> SELECTED TEXT
- - - -
Solar cells are key elements in photovoltaic technologies that convert solar light directly into electricity, and are widely used in a variety of applications from the universe to homes.
A solar cell is basically a diode having a p-n junction and its operation principle is as follows. When solar light having an energy greater than the band gap energy of a semiconductor is incident on the p-n junction of a solar cell, electron-hole pairs are generated. By an electric field created at the p-n junction, the electrons are transferred to the n layer, while the holes are transferred to the p layer, thereby generating photovoltaic force between the p and n layers. When both ends of the solar cell are connected to a load or a system, electric power is produced as current flows.
- - - -
> EXERCISE DATA

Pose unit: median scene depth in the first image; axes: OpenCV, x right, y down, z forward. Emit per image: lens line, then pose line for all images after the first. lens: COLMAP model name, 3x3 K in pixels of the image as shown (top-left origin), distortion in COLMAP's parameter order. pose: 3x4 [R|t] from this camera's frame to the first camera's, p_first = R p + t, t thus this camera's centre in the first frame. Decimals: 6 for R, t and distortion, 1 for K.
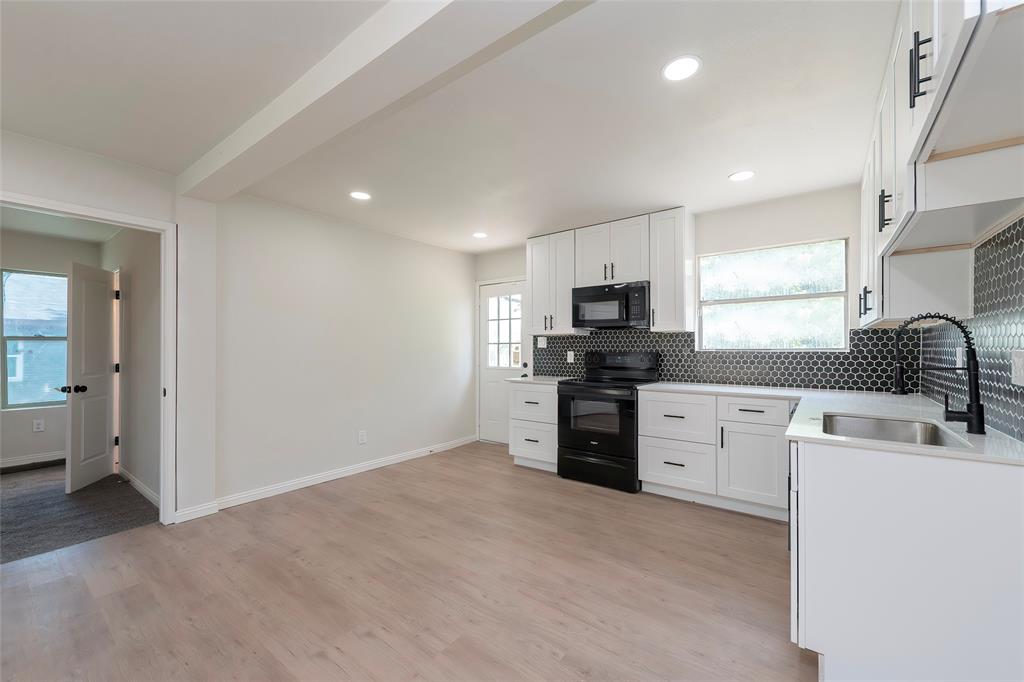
lens RADIAL K [[417.8, 0, 516.1], [0, 417.8, 346.7], [0, 0, 1]] dist [0.017669, -0.003321]
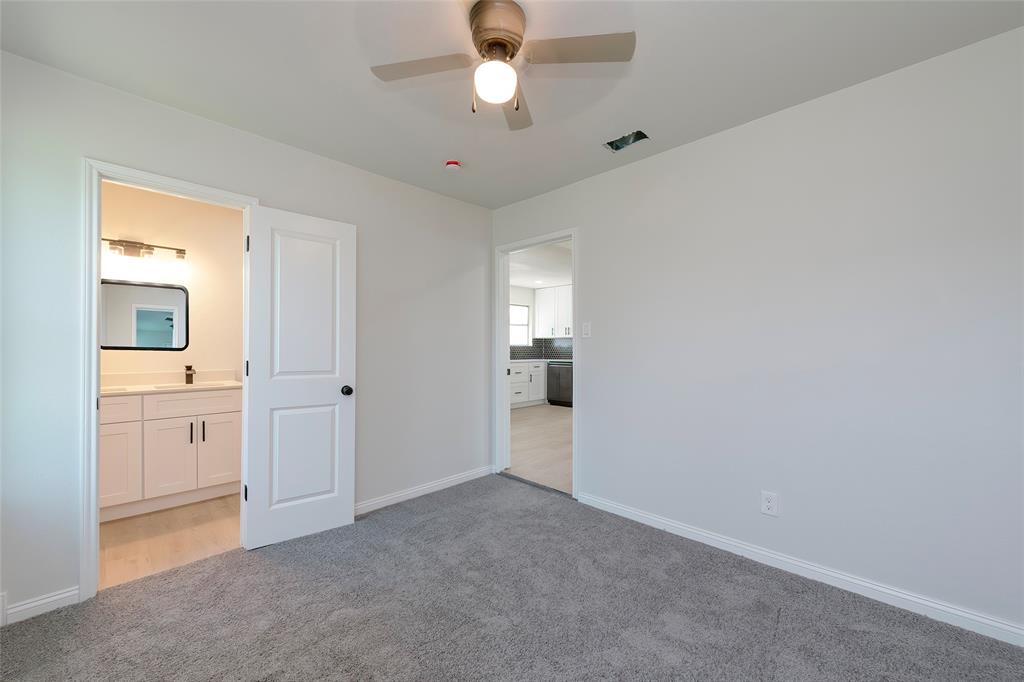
lens RADIAL K [[417.8, 0, 511.9], [0, 417.8, 344.9], [0, 0, 1]] dist [0.017669, -0.003321]
pose [[0.106691, 0.018751, 0.994115, -1.773427], [-0.005727, 0.999817, -0.018244, 0.048747], [-0.994276, -0.003747, 0.106779, 0.705837]]
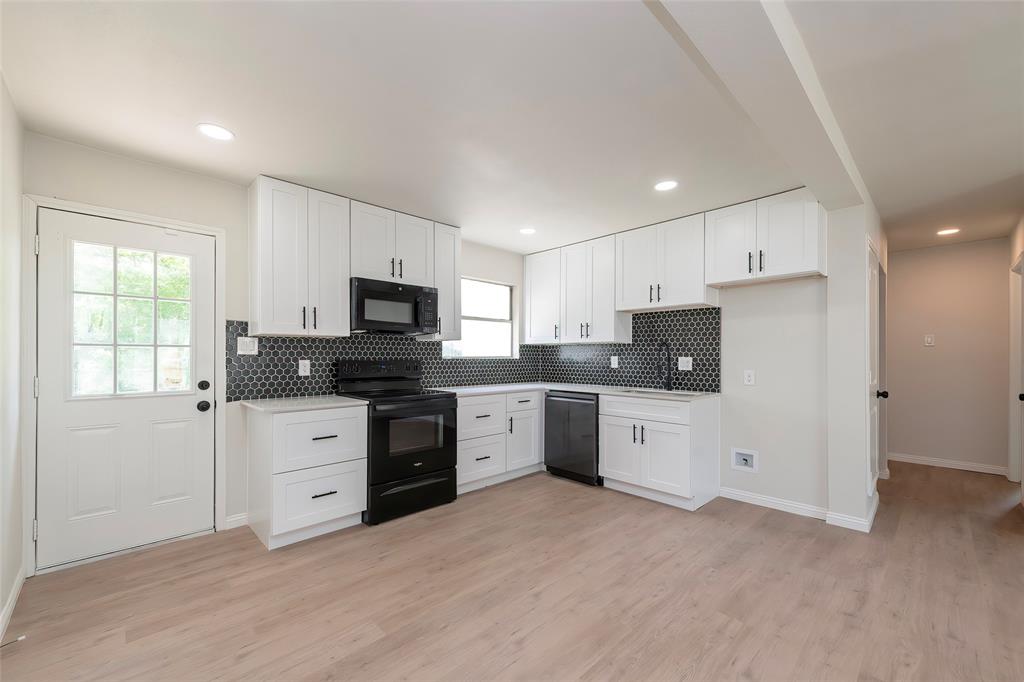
lens RADIAL K [[417.8, 0, 510.8], [0, 417.8, 355.2], [0, 0, 1]] dist [0.017669, -0.003321]
pose [[0.134252, 0.003069, 0.990942, -0.660333], [-0.006854, 0.999974, -0.002169, 0.002867], [-0.990923, -0.006501, 0.134270, 0.696769]]
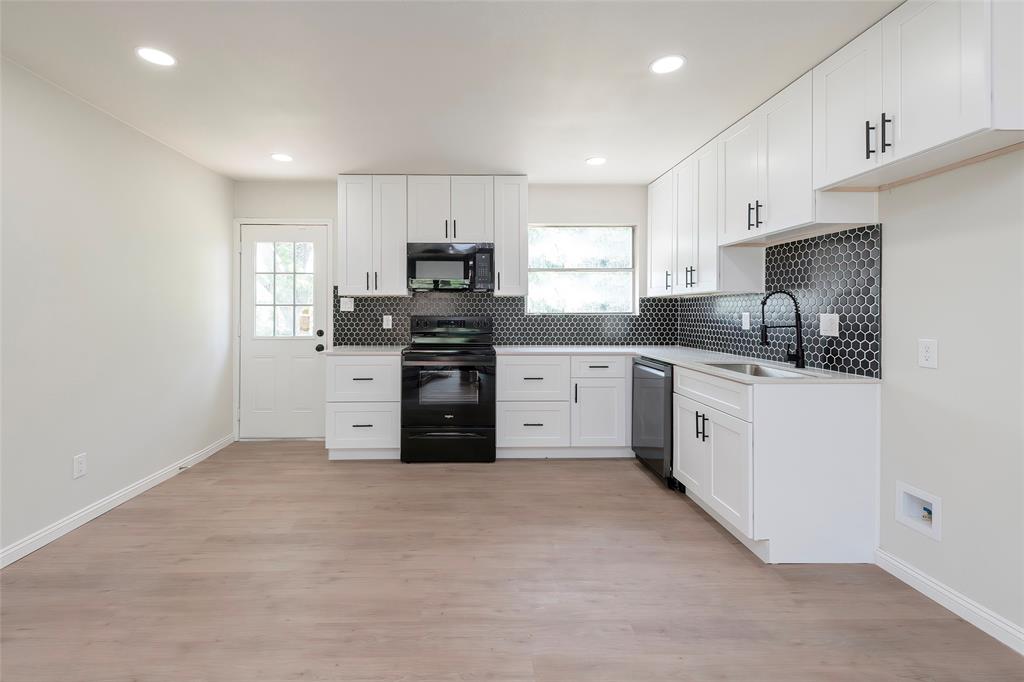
- - - -
Please transcribe the part of the solar cell text that opens with the words containing "Solar cells are" and closes with "as current flows.".

Solar cells are key elements in photovoltaic technologies that convert solar light directly into electricity, and are widely used in a variety of applications from the universe to homes.
A solar cell is basically a diode having a p-n junction and its operation principle is as follows. When solar light having an energy greater than the band gap energy of a semiconductor is incident on the p-n junction of a solar cell, electron-hole pairs are generated. By an electric field created at the p-n junction, the electrons are transferred to the n layer, while the holes are transferred to the p layer, thereby generating photovoltaic force between the p and n layers. When both ends of the solar cell are connected to a load or a system, electric power is produced as current flows.